In Scotland, the situation appears - from the outside looking in - confused. Dental charges for those age 1-25 have been removed as part of the SNP's commitment to scrapping NHS dental charges for everyone in Scotland. In addition, £7.5m was pledged to help practices buy new equipment to aid in their post-pandemic recovery, but then in October, Cabinet Secretary Humza Yousaf wrote to all NHS dental teams stating that all emergency support will be withdrawn by 1 April 2022. Since the first lockdown, NHS practices have operated under a COVID-19 support package, reflecting pandemic pressures and tight infection control restrictions that continue to limit capacity across the service.

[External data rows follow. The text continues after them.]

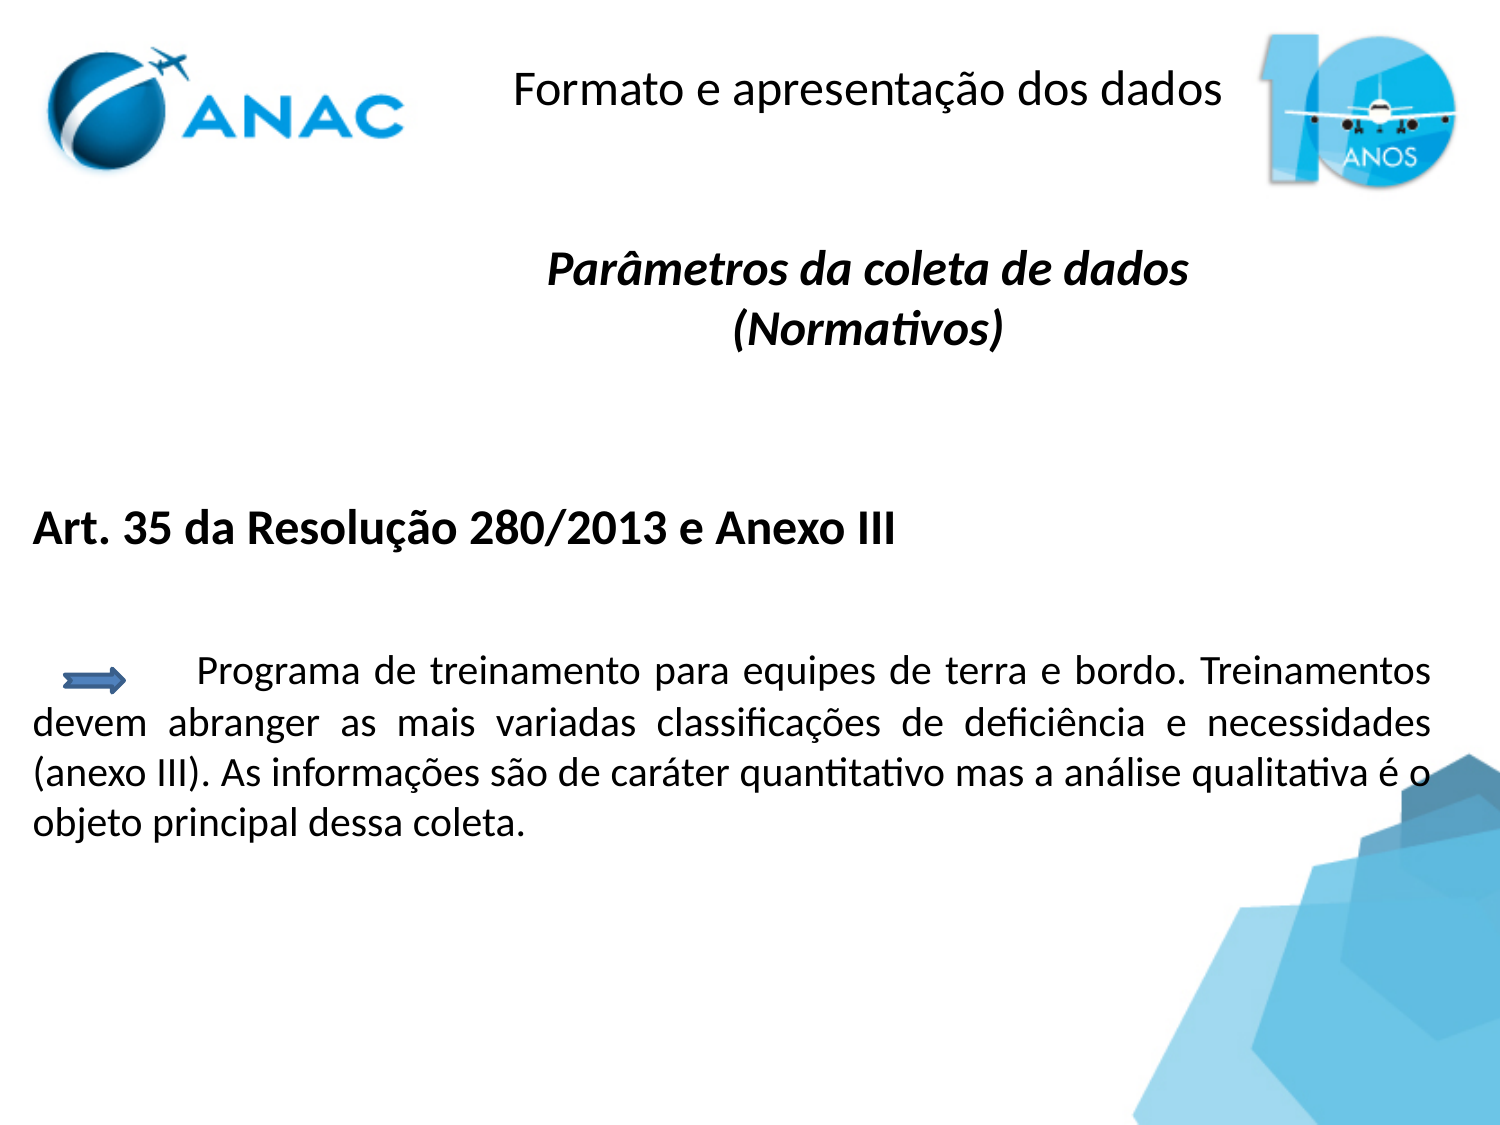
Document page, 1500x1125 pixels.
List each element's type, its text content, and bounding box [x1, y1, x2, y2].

text_box Formato e apresentação dos dados Parâmetros da coleta de dados (Normativos) [490, 48, 1247, 423]
text_box [62, 666, 126, 695]
list Art. 35 da Resolução 280/2013 e Anexo III Programa de treinamento para equipes de terra e bordo. Treinamentos devem abranger as mais variadas classificações de deficiência e necessidades (anexo III). As informações são de caráter quantitativo mas a análise qualitativa é o objeto principal dessa coleta. [17, 426, 1448, 1094]
picture [0, 0, 1500, 1125]
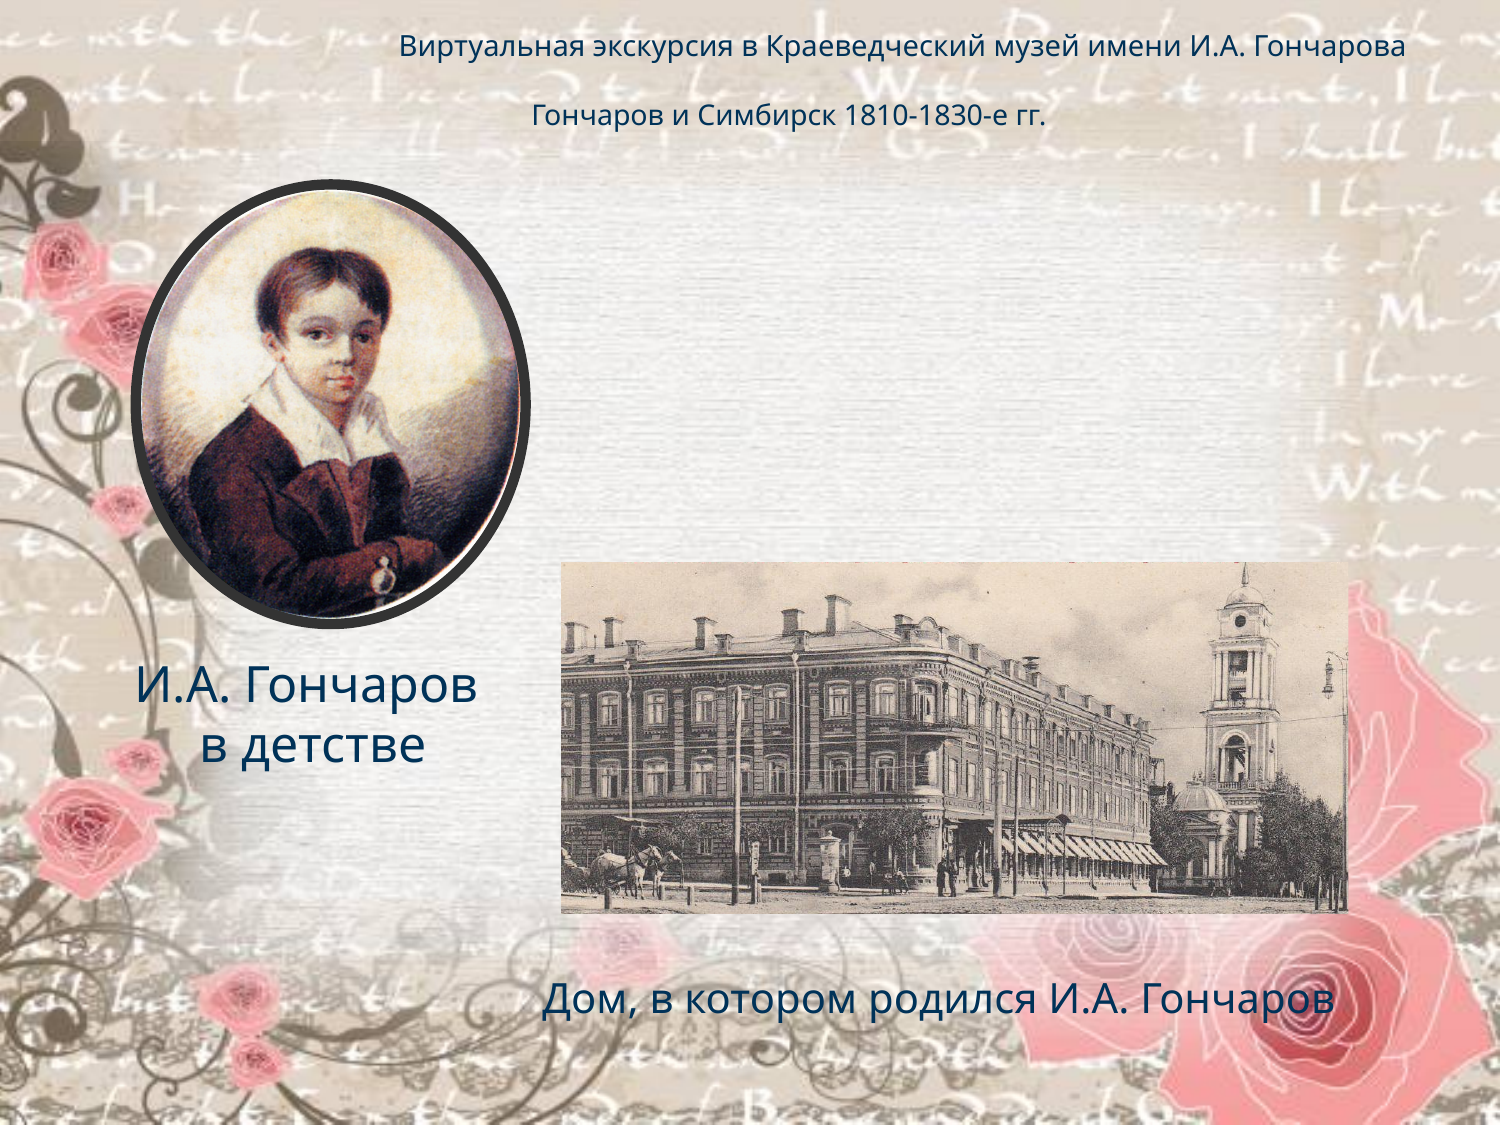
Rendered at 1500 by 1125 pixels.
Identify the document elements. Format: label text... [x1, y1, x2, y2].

text_box Дом, в котором родился И.А. Гончаров [513, 964, 1365, 1029]
text_box Виртуальная экскурсия в Краеведческий музей имени И.А. Гончарова [383, 19, 1477, 70]
text_box И.А. Гончаров в детстве [0, 645, 555, 780]
title Гончаров и Симбирск 1810-1830-е гг. [123, 54, 1463, 185]
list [560, 562, 1349, 915]
picture [0, 0, 1500, 1125]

In Northern Ireland, 500 high street dentists have written to Health Minister Robin Swann to call time on the dire situation facing Health Service dentistry, urging the Department of Health to set out tangible solutions to overhaul the decades-old General Dental Services (GDS) contract. The BDA reported that latest published figures show dental earnings in Northern Ireland have fallen once again, by an average of 4.2% compared with the previous year, or 36% in real terms for associates and 43% for practice owners since 2008/09. Those with the highest commitment to Health Service dentistry (75% or more) have recorded the lowest earnings of all, averaging taxable income of £49,700 in 2019/20.

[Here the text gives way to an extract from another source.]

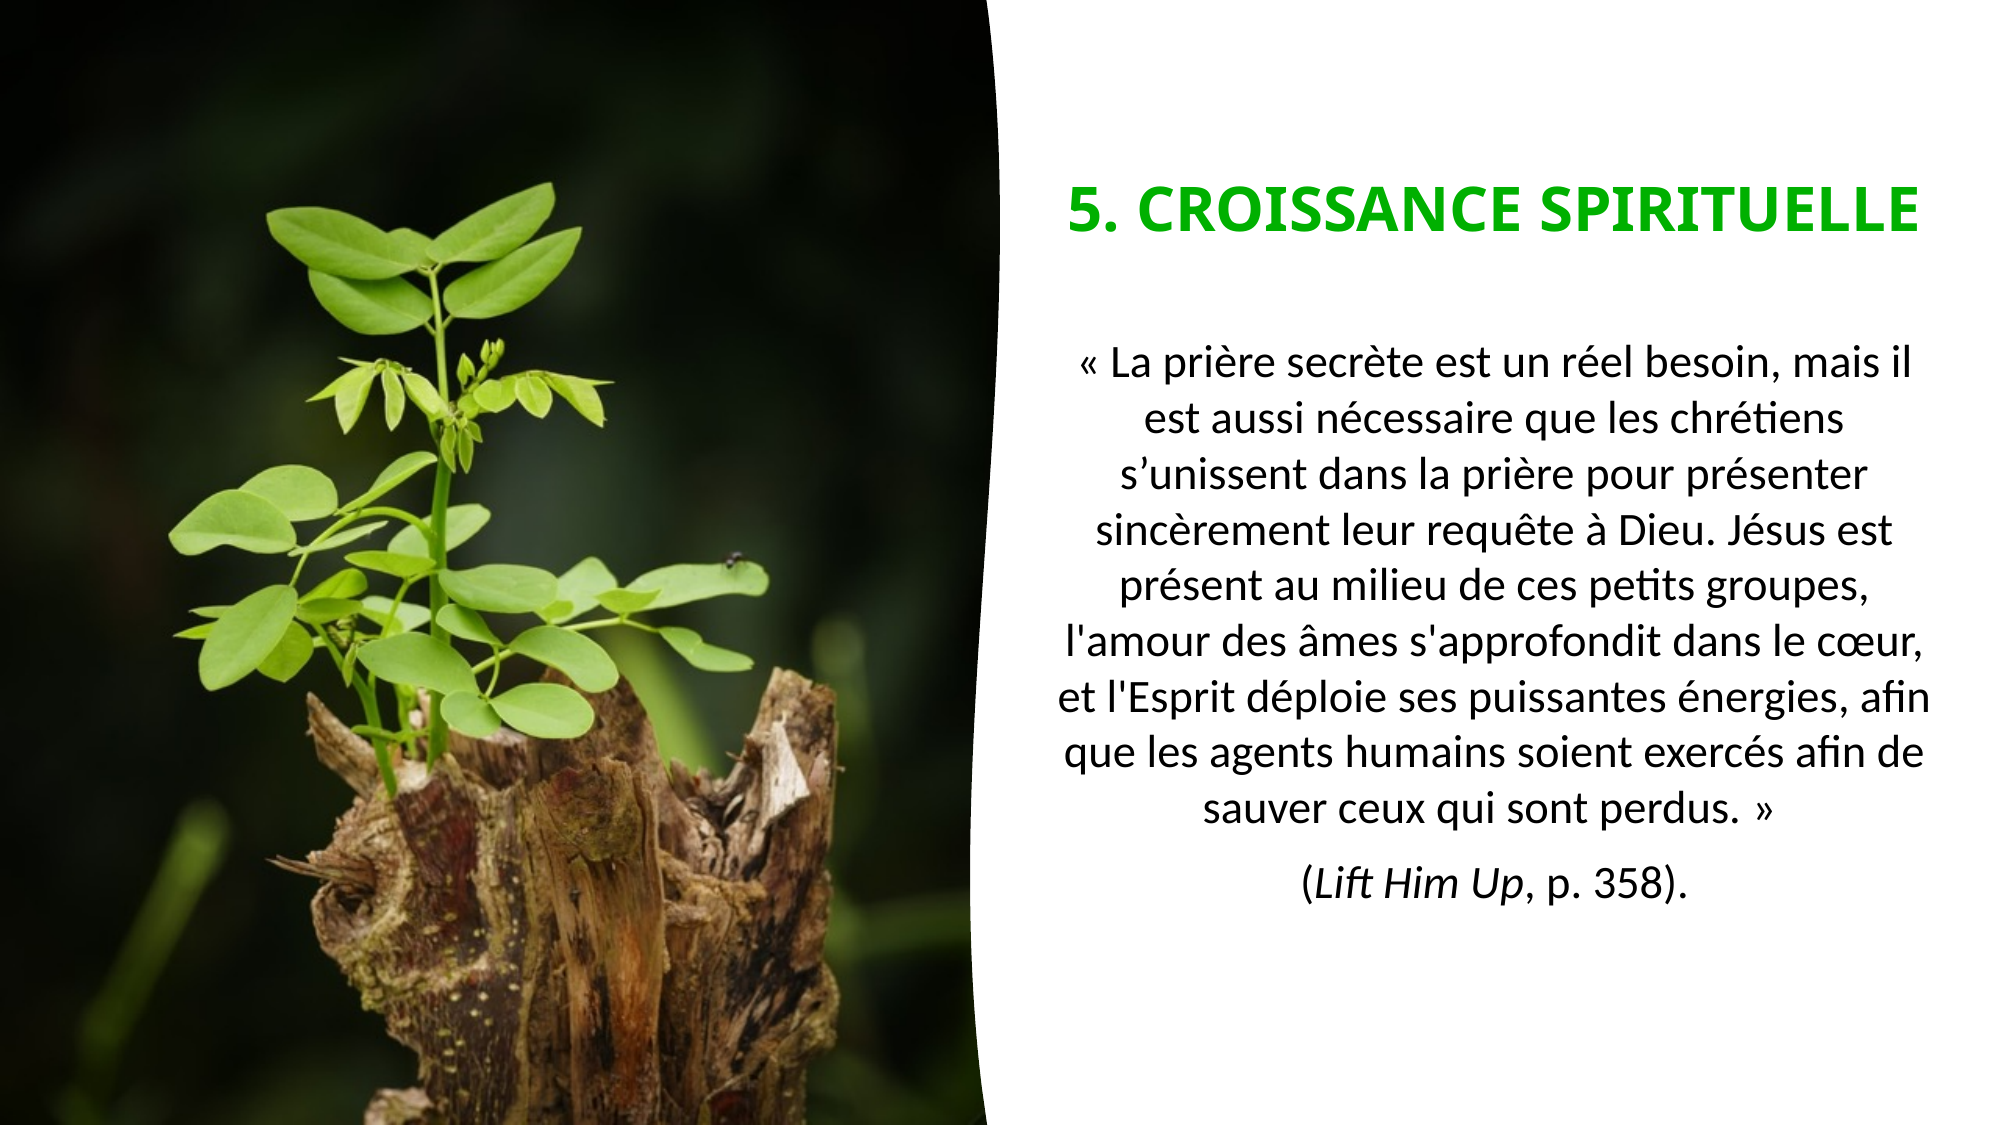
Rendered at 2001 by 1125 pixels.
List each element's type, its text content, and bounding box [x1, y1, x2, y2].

title 5. CROISSANCE SPIRITUELLE [1052, 58, 1948, 323]
picture [0, 0, 1000, 1125]
list « La prière secrète est un réel besoin, mais il est aussi nécessaire que les chrétiens s’unissent dans la prière pour présenter sincèrement leur requête à Dieu. Jésus est présent au milieu de ces petits groupes, l'amour des âmes s'approfondit dans le cœur, et l'Esprit déploie ses puissantes énergies, afin que les agents humains soient exercés afin de sauver ceux qui sont perdus. » (Lift Him Up, p. 358). [1041, 323, 1948, 1003]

These problems are nothing new. Quite the opposite - they appear to be long-standing and deep rooted within the profession. And it is clear it is patients who are losing out. The story I was told at Pathway all those years ago simply should not have happened, let alone be something on the increase. Doesn't the thought of someone drinking so much alcohol, taking so many pain killers, grabbing a pair of pilers and pulling their own tooth out send shivers through the spine? Does it not shame those at the very top of policy-makers that these incidences are happening on their watch and being facilitated by their inaction? It should, because these are some of the most vulnerable individuals in society, and the current dental landscape is failing them.